Close to a century ago, scientists first identified that part of the electromagnetic spectrum responsible for the bactericidal effect of sunlight---Ultraviolet (UV) light.
The full spectrum includes, in order increasing energy, radio waves, infrared, visible light, ultraviolet, x-rays, gamma rays and cosmic rays.
Since UV is not visible, it is technically not "light", but use of the term "ultraviolet light" is so widespread that, it will be used here. Most sources of light generate some UV. For air disinfection, UV is generated by electric lamps that resemble ordinary fluorescent lamps.

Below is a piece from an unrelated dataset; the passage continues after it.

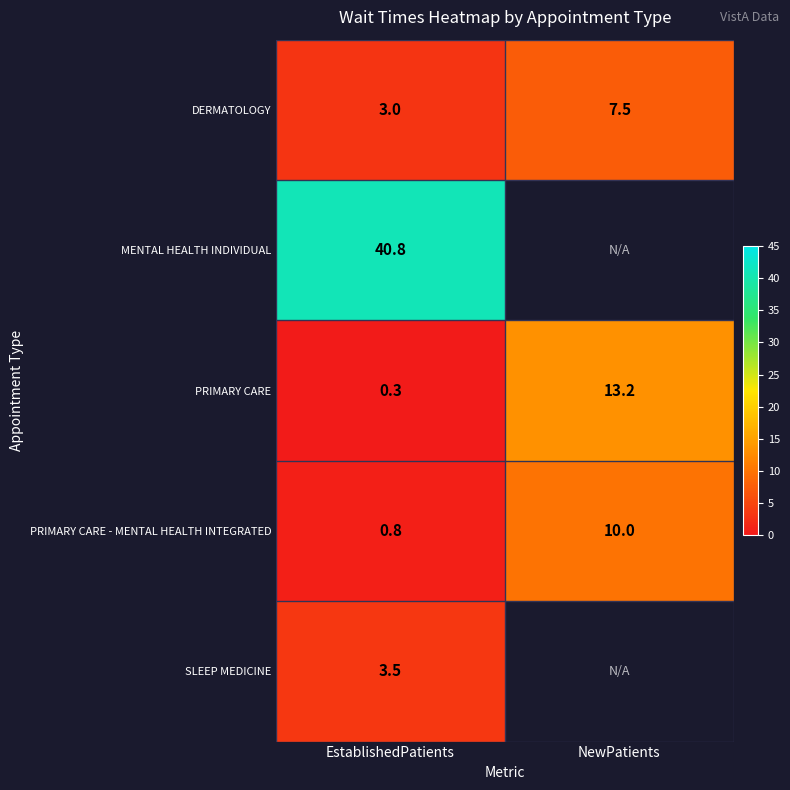

The value of PRIMARY CARE - MENTAL HEALTH INTEGRATED at EstablishedPatients is 0.4. True or false?

False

Ultraviolet rays have shorter wavelengths than visible light. A wavelength, the distance between the crests of two waves, is often measured in units called nanometers. A nanometer (nm) is a billionth of a meter, or about 1/25,000,000 inch. Wavelengths of visible lights range from about 400 to 700 nm. Ultraviolet wavelengths range from about 1 to 400 nm and are beyond the range of visible light.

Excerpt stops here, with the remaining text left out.